«Viele der nach Guatemala Abgeschobenen stehen hier vor einem Abgrund ohne Ausweg»
© MSF/Esteban Montaño
Psychische Gesundheit6 Min.
Seit November 2021 leistet ein Team der internationalen Hilfsorganisation Ärzte ohne Grenzen/Médecins Sans Frontières (MSF) medizinische Versorgung für Migrant:innen und Deportierten im guatemaltekischen Tecún Umán an der Grenze zu Mexiko. Interview mit Dr. Miriam Hernández, Verantwortliche für unsere mobile Kliniken vor Ort.
Wie jede Grenzstadt, so ist auch Tecún Umán hektisch und laut. Jeden Tag ist die Gegend rund um die Brücke über den Suchiate, die Guatemala mit Mexiko verbindet, von früh bis spät überfüllt mit Menschen, die kommen und gehen. An Werk- wie Feiertagen, bei Wind und Wetter, zu jeder Tages- und Nachtzeit: Der Menschenstrom in Tecún Umán bricht nie ab.

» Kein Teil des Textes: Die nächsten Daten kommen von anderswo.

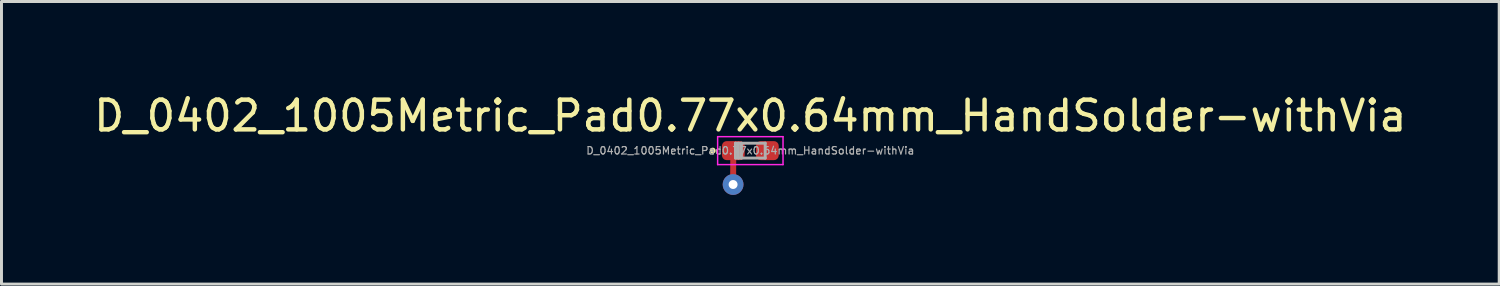
<source format=kicad_pcb>
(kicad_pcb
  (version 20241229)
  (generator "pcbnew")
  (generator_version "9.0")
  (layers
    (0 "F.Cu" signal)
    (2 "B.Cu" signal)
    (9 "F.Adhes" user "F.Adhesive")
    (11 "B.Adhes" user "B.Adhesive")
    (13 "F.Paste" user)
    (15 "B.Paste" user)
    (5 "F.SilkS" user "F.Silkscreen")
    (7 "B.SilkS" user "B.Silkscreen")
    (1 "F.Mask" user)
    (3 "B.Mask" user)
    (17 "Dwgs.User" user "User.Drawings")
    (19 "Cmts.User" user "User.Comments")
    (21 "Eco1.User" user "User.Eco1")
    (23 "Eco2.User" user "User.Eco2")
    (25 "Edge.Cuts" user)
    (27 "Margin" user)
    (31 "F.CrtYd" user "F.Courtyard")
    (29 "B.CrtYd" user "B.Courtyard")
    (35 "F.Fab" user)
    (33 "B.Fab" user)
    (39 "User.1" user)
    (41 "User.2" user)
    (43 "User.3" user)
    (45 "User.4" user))
  (footprint "D_0402_1005Metric_Pad0.77x0.64mm_HandSolder-withVia"
    (layer "F.Cu")
    (at 22.196 2.018)
    (property "Reference" "D_0402_1005Metric_Pad0.77x0.64mm_HandSolder-withVia" (at 0 -1.17 0) (layer "F.SilkS") (effects (font (size 1 1) (thickness 0.15))))
    (attr smd)
    (fp_circle (center -1.265 0) (end -1.215 0) (stroke (width 0.1) (type solid)) (fill no) (layer "F.SilkS"))
    (fp_line (start -1.1 -0.47) (end 1.1 -0.47) (stroke (width 0.05) (type solid)) (layer "F.CrtYd"))
    (fp_line (start -1.1 0.47) (end -1.1 -0.47) (stroke (width 0.05) (type solid)) (layer "F.CrtYd"))
    (fp_line (start 1.1 -0.47) (end 1.1 0.47) (stroke (width 0.05) (type solid)) (layer "F.CrtYd"))
    (fp_line (start 1.1 0.47) (end -1.1 0.47) (stroke (width 0.05) (type solid)) (layer "F.CrtYd"))
    (fp_line (start -0.5 -0.25) (end 0.5 -0.25) (stroke (width 0.1) (type solid)) (layer "F.Fab"))
    (fp_line (start -0.5 0.25) (end -0.5 -0.25) (stroke (width 0.1) (type solid)) (layer "F.Fab"))
    (fp_line (start -0.4 0.25) (end -0.4 -0.25) (stroke (width 0.1) (type solid)) (layer "F.Fab"))
    (fp_line (start -0.3 0.25) (end -0.3 -0.25) (stroke (width 0.1) (type solid)) (layer "F.Fab"))
    (fp_line (start 0.5 -0.25) (end 0.5 0.25) (stroke (width 0.1) (type solid)) (layer "F.Fab"))
    (fp_line (start 0.5 0.25) (end -0.5 0.25) (stroke (width 0.1) (type solid)) (layer "F.Fab"))
    (fp_text user "${REFERENCE}" (at 0 0 0) (layer "F.Fab") (effects (font (size 0.25 0.25) (thickness 0.04))))
    (pad "1" thru_hole circle (at -0.58 1.14) (size 0.7 0.7) (drill 0.3) (layers "*.Cu" "*.Mask"))
    (pad "1" smd custom (at -0.573 0) (size 0.64 0.64) (layers "F.Cu" "F.Mask" "F.Paste") (options (anchor circle)) (primitives (gr_poly (pts (xy -0.383 -0.16) (xy -0.37 -0.221) (xy -0.336 -0.273) (xy -0.284 -0.308) (xy -0.223 -0.32) (xy 0.223 -0.32) (xy 0.284 -0.308) (xy 0.336 -0.273) (xy 0.37 -0.221) (xy 0.383 -0.16) (xy 0.383 0.16) (xy 0.37 0.221) (xy 0.336 0.273) (xy 0.284 0.308) (xy 0.223 0.32) (xy -0.223 0.32) (xy -0.284 0.308) (xy -0.336 0.273) (xy -0.37 0.221) (xy -0.383 0.16)) (width 0) (fill yes)) (gr_line (start 0 0) (end -0.007 1.14) (width 0.2))))
    (pad "2" smd roundrect (at 0.573 0) (size 0.765 0.64) (layers "F.Cu" "F.Mask" "F.Paste") (roundrect_rratio 0.25)))
  (gr_rect
    (start -3 -3)
    (end 47.393 6.508)
    (stroke (width 0.1) (type default))
    (fill no)
    (layer "Edge.Cuts")))
</source>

Aufgrund ihrer Lage wurde die Grenzstadt zu einem Migrations-Hotspot in der Region. Täglich passieren tausende Menschen die 30 000 Einwohner zählende Stadt im äussersten Westen Guatemalas. Für die einen ist dies der letzte Halt, ehe sie über den Bundesstaat Chiapas nach Mexiko gelangen. Für die anderen ist es eine Station auf dem Rückweg, nachdem sie aus einem der mexikanischen Abschiebegefängnisse, den so genannten «Migrationszentren», oder aus einer Haftanstalt in den USA, wo sie im Rahmen der Pläne der beiden Staaten zum Stopp der Migration nach Norden festgehalten werden, abgeschoben werden.
Viele sind bei ihrer Ankunft in der Grenzstadt gesundheitlich angeschlagen, für eine Weiterreise fehlen ihnen die Mittel. Ausserdem stellen die zahlreichen Gefahren und Bedrohungen, mit denen sie auf ihrer Reise konfrontiert wurden, eine emotionale Belastung für sie dar.

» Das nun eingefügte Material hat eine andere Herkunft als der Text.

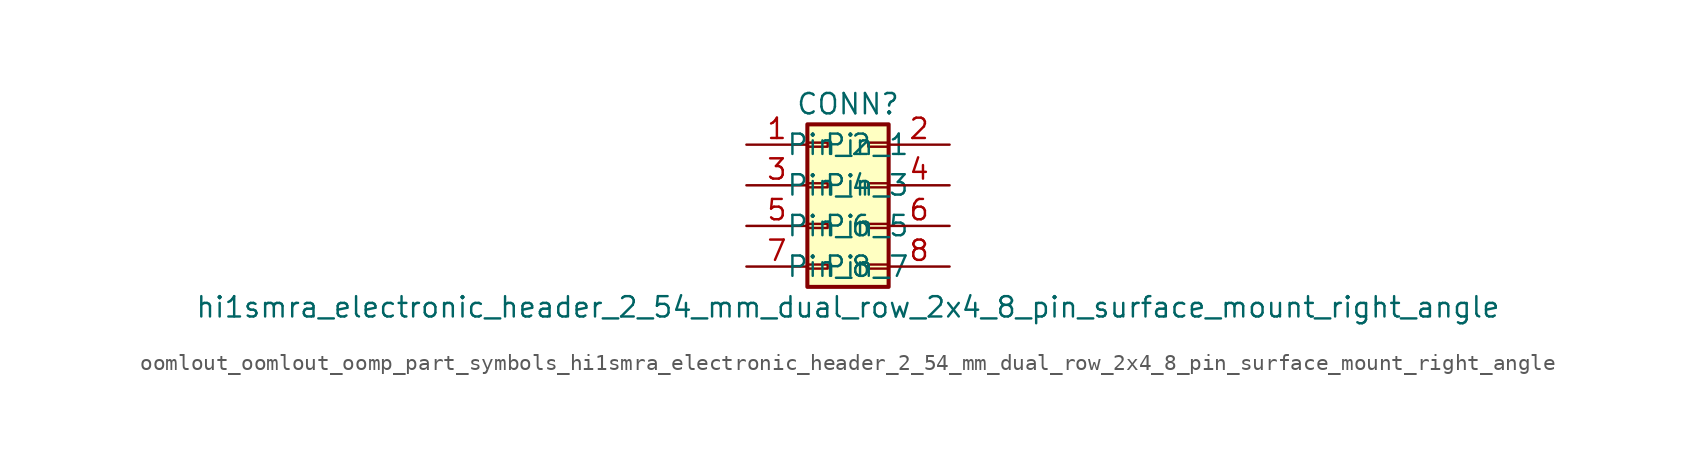
<source format=kicad_sym>
(kicad_symbol_lib
  (version 20220914)
  (generator kicad_symbol_editor)
  (symbol "oomlout_oomlout_oomp_part_symbols_hi1smra_electronic_header_2_54_mm_dual_row_2x4_8_pin_surface_mount_right_angle"
    (pin_names
      (offset 1.016))
    (property "Reference" "CONN"
      (at 1.27 5.08 0)
      (effects (font (size 1.27 1.27))))
    (property "Value" "hi1smra_electronic_header_2_54_mm_dual_row_2x4_8_pin_surface_mount_right_angle"
      (at 1.27 -7.62 0)
      (effects (font (size 1.27 1.27))))
    (symbol "oomlout_oomlout_oomp_part_symbols_hi1smra_electronic_header_2_54_mm_dual_row_2x4_8_pin_surface_mount_right_angle_1_1"
      (rectangle (start -1.27 -4.953) (end 0 -5.207) (stroke (width 0.152) (type default)) (fill (type none)))
      (rectangle (start -1.27 -2.413) (end 0 -2.667) (stroke (width 0.152) (type default)) (fill (type none)))
      (rectangle (start -1.27 0.127) (end 0 -0.127) (stroke (width 0.152) (type default)) (fill (type none)))
      (rectangle (start -1.27 2.667) (end 0 2.413) (stroke (width 0.152) (type default)) (fill (type none)))
      (rectangle (start -1.27 3.81) (end 3.81 -6.35) (stroke (width 0.254) (type default)) (fill (type background)))
      (rectangle (start 3.81 -4.953) (end 2.54 -5.207) (stroke (width 0.152) (type default)) (fill (type none)))
      (rectangle (start 3.81 -2.413) (end 2.54 -2.667) (stroke (width 0.152) (type default)) (fill (type none)))
      (rectangle (start 3.81 0.127) (end 2.54 -0.127) (stroke (width 0.152) (type default)) (fill (type none)))
      (rectangle (start 3.81 2.667) (end 2.54 2.413) (stroke (width 0.152) (type default)) (fill (type none)))
      (pin passive line (at -5.08 2.54 0) (length 3.81) (name "Pin_1" (effects (font (size 1.27 1.27)))) (number "1" (effects (font (size 1.27 1.27)))))
      (pin passive line (at 7.62 2.54 180) (length 3.81) (name "Pin_2" (effects (font (size 1.27 1.27)))) (number "2" (effects (font (size 1.27 1.27)))))
      (pin passive line (at -5.08 0 0) (length 3.81) (name "Pin_3" (effects (font (size 1.27 1.27)))) (number "3" (effects (font (size 1.27 1.27)))))
      (pin passive line (at 7.62 0 180) (length 3.81) (name "Pin_4" (effects (font (size 1.27 1.27)))) (number "4" (effects (font (size 1.27 1.27)))))
      (pin passive line (at -5.08 -2.54 0) (length 3.81) (name "Pin_5" (effects (font (size 1.27 1.27)))) (number "5" (effects (font (size 1.27 1.27)))))
      (pin passive line (at 7.62 -2.54 180) (length 3.81) (name "Pin_6" (effects (font (size 1.27 1.27)))) (number "6" (effects (font (size 1.27 1.27)))))
      (pin passive line (at -5.08 -5.08 0) (length 3.81) (name "Pin_7" (effects (font (size 1.27 1.27)))) (number "7" (effects (font (size 1.27 1.27)))))
      (pin passive line (at 7.62 -5.08 180) (length 3.81) (name "Pin_8" (effects (font (size 1.27 1.27)))) (number "8" (effects (font (size 1.27 1.27))))))))
</source>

«Die Stadt kann den Andrang von Migrant:innen nicht mehr bewältigen, es kommen einfach zu viele», sagt Dr. Miriam Hernández. Die mexikanische Ärztin arbeitet seit 2016 für Ärzte ohne Grenzen in Mexiko und ist derzeit für die Leitung der mobilen Teams in Tecún Umán zuständig.
Was macht Ärzte ohne Grenzen in Tecún Umán?

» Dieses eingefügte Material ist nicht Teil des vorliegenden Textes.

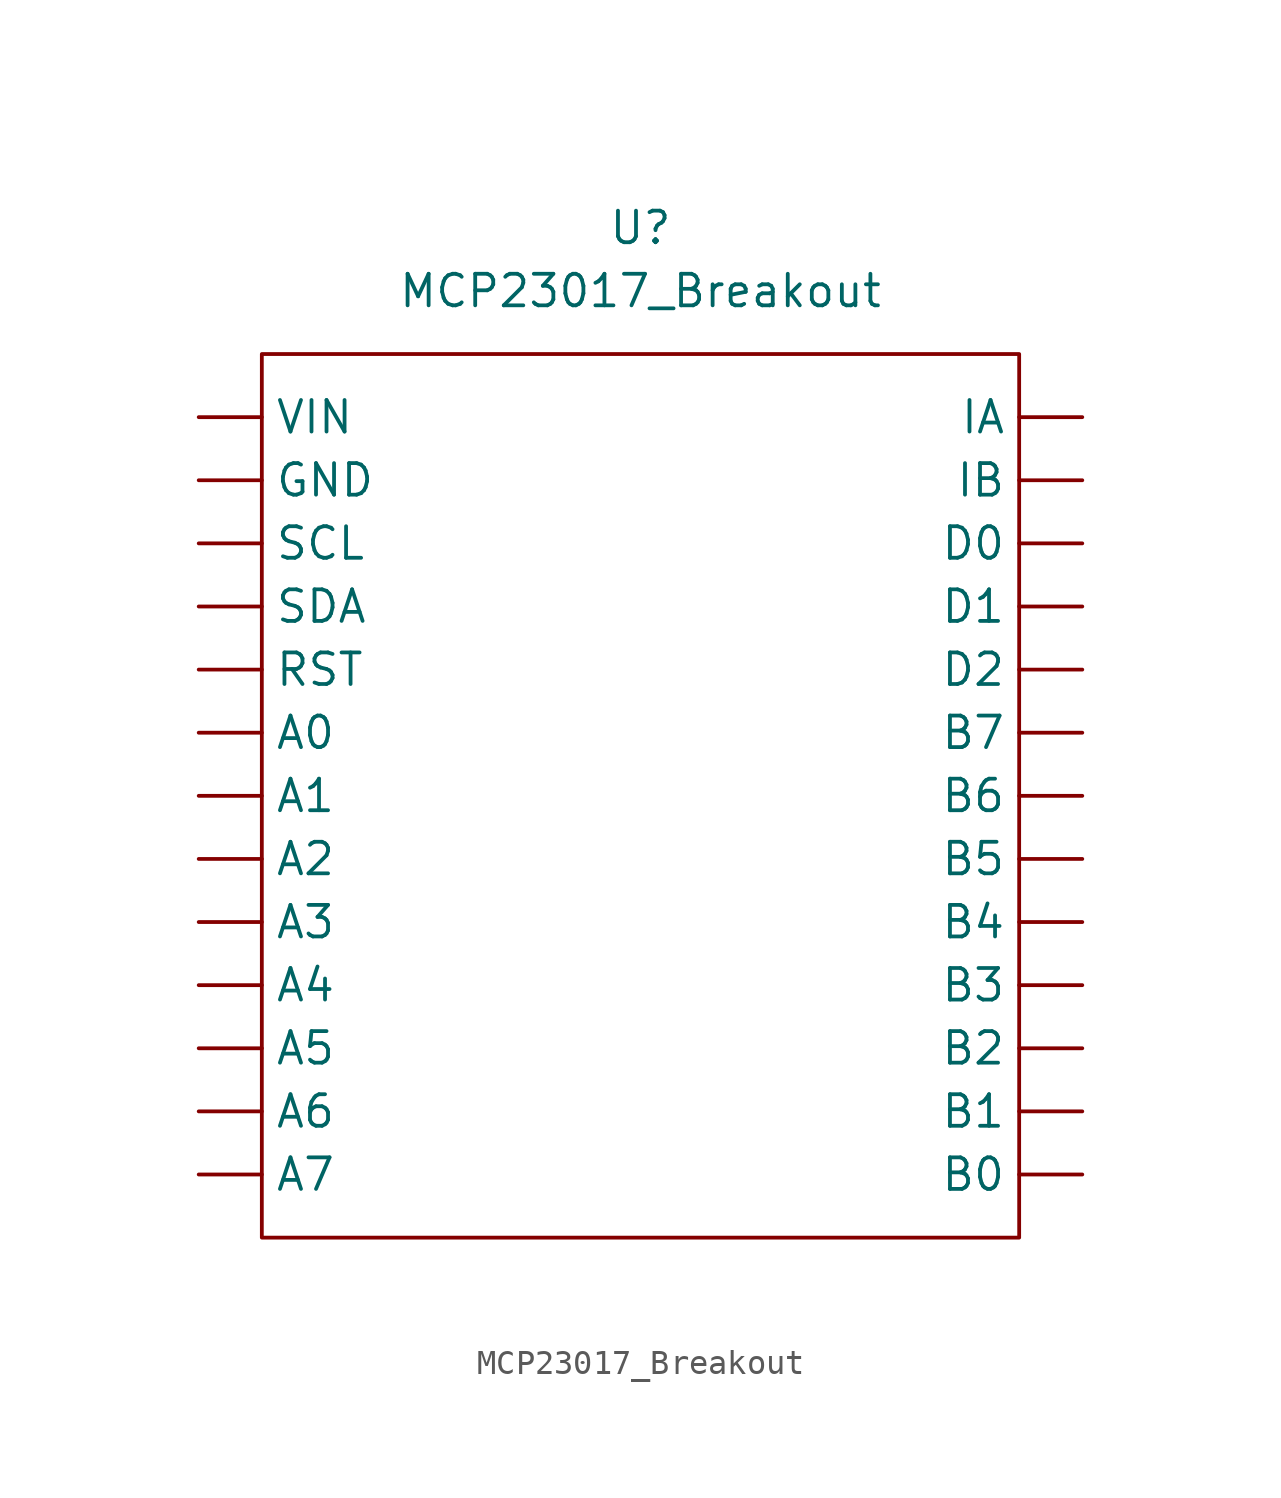
<source format=kicad_sym>
(kicad_symbol_lib
  (version 20211014)
  (generator kicad_symbol_editor)
  (symbol "MCP23017_Breakout"
    (property "Reference" "U"
      (at 0 15.24 0)
      (effects (font (size 1.27 1.27))))
    (property "Value" "MCP23017_Breakout"
      (at 0 12.7 0)
      (effects (font (size 1.27 1.27))))
    (symbol "MCP23017_Breakout_0_1"
      (rectangle (start -15.24 10.16) (end 15.24 -25.4) (stroke (width 0) (type default) (color 0 0 0 0)) (fill (type none))))
    (symbol "MCP23017_Breakout_1_1"
      (pin bidirectional line (at -17.78 -5.08 0) (length 2.54) (name "A0" (effects (font (size 1.27 1.27)))) (number "" (effects (font (size 1.27 1.27)))))
      (pin bidirectional line (at -17.78 -7.62 0) (length 2.54) (name "A1" (effects (font (size 1.27 1.27)))) (number "" (effects (font (size 1.27 1.27)))))
      (pin bidirectional line (at -17.78 -10.16 0) (length 2.54) (name "A2" (effects (font (size 1.27 1.27)))) (number "" (effects (font (size 1.27 1.27)))))
      (pin bidirectional line (at -17.78 -12.7 0) (length 2.54) (name "A3" (effects (font (size 1.27 1.27)))) (number "" (effects (font (size 1.27 1.27)))))
      (pin bidirectional line (at -17.78 -15.24 0) (length 2.54) (name "A4" (effects (font (size 1.27 1.27)))) (number "" (effects (font (size 1.27 1.27)))))
      (pin bidirectional line (at -17.78 -17.78 0) (length 2.54) (name "A5" (effects (font (size 1.27 1.27)))) (number "" (effects (font (size 1.27 1.27)))))
      (pin bidirectional line (at -17.78 -20.32 0) (length 2.54) (name "A6" (effects (font (size 1.27 1.27)))) (number "" (effects (font (size 1.27 1.27)))))
      (pin bidirectional line (at -17.78 -22.86 0) (length 2.54) (name "A7" (effects (font (size 1.27 1.27)))) (number "" (effects (font (size 1.27 1.27)))))
      (pin bidirectional line (at 17.78 -22.86 180) (length 2.54) (name "B0" (effects (font (size 1.27 1.27)))) (number "" (effects (font (size 1.27 1.27)))))
      (pin bidirectional line (at 17.78 -20.32 180) (length 2.54) (name "B1" (effects (font (size 1.27 1.27)))) (number "" (effects (font (size 1.27 1.27)))))
      (pin bidirectional line (at 17.78 -17.78 180) (length 2.54) (name "B2" (effects (font (size 1.27 1.27)))) (number "" (effects (font (size 1.27 1.27)))))
      (pin bidirectional line (at 17.78 -15.24 180) (length 2.54) (name "B3" (effects (font (size 1.27 1.27)))) (number "" (effects (font (size 1.27 1.27)))))
      (pin bidirectional line (at 17.78 -12.7 180) (length 2.54) (name "B4" (effects (font (size 1.27 1.27)))) (number "" (effects (font (size 1.27 1.27)))))
      (pin bidirectional line (at 17.78 -10.16 180) (length 2.54) (name "B5" (effects (font (size 1.27 1.27)))) (number "" (effects (font (size 1.27 1.27)))))
      (pin bidirectional line (at 17.78 -7.62 180) (length 2.54) (name "B6" (effects (font (size 1.27 1.27)))) (number "" (effects (font (size 1.27 1.27)))))
      (pin bidirectional line (at 17.78 -5.08 180) (length 2.54) (name "B7" (effects (font (size 1.27 1.27)))) (number "" (effects (font (size 1.27 1.27)))))
      (pin input line (at 17.78 2.54 180) (length 2.54) (name "D0" (effects (font (size 1.27 1.27)))) (number "" (effects (font (size 1.27 1.27)))))
      (pin input line (at 17.78 0 180) (length 2.54) (name "D1" (effects (font (size 1.27 1.27)))) (number "" (effects (font (size 1.27 1.27)))))
      (pin input line (at 17.78 -2.54 180) (length 2.54) (name "D2" (effects (font (size 1.27 1.27)))) (number "" (effects (font (size 1.27 1.27)))))
      (pin power_in line (at -17.78 5.08 0) (length 2.54) (name "GND" (effects (font (size 1.27 1.27)))) (number "" (effects (font (size 1.27 1.27)))))
      (pin output line (at 17.78 7.62 180) (length 2.54) (name "IA" (effects (font (size 1.27 1.27)))) (number "" (effects (font (size 1.27 1.27)))))
      (pin output line (at 17.78 5.08 180) (length 2.54) (name "IB" (effects (font (size 1.27 1.27)))) (number "" (effects (font (size 1.27 1.27)))))
      (pin input line (at -17.78 -2.54 0) (length 2.54) (name "RST" (effects (font (size 1.27 1.27)))) (number "" (effects (font (size 1.27 1.27)))))
      (pin input line (at -17.78 2.54 0) (length 2.54) (name "SCL" (effects (font (size 1.27 1.27)))) (number "" (effects (font (size 1.27 1.27)))))
      (pin bidirectional line (at -17.78 0 0) (length 2.54) (name "SDA" (effects (font (size 1.27 1.27)))) (number "" (effects (font (size 1.27 1.27)))))
      (pin power_in line (at -17.78 7.62 0) (length 2.54) (name "VIN" (effects (font (size 1.27 1.27)))) (number "" (effects (font (size 1.27 1.27))))))))
</source>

Dr. Miriam Hernández: «Wir versorgen verschiedene Gruppen von Migrant:innen: solche, die auf der Durchreise nach Mexiko und in die USA sind; Guatemaltekinnen und Guatemalteken, die aus Mexiko und den USA nach Guatemala abgeschoben wurden; und schliesslich auch vereinzelte Asylsuchende. Unsere interdisziplinären Teams arbeiten an drei Standorten: am Busterminal, im Rückkehrzentrum und in unserem Spital. Sie bestehen aus Fachleuten auf den Gebieten Allgemeinmedizin, Krankenpflege, Psychologie, Gesundheitsförderung, Sozialarbeit und Logistik. Wir bieten kostenlose und vertrauliche ärztliche Konsultationen, psychische Betreuung und Aktivitäten zur Gesundheitsförderung an, verteilen Informationsmaterial und Trinkwasser.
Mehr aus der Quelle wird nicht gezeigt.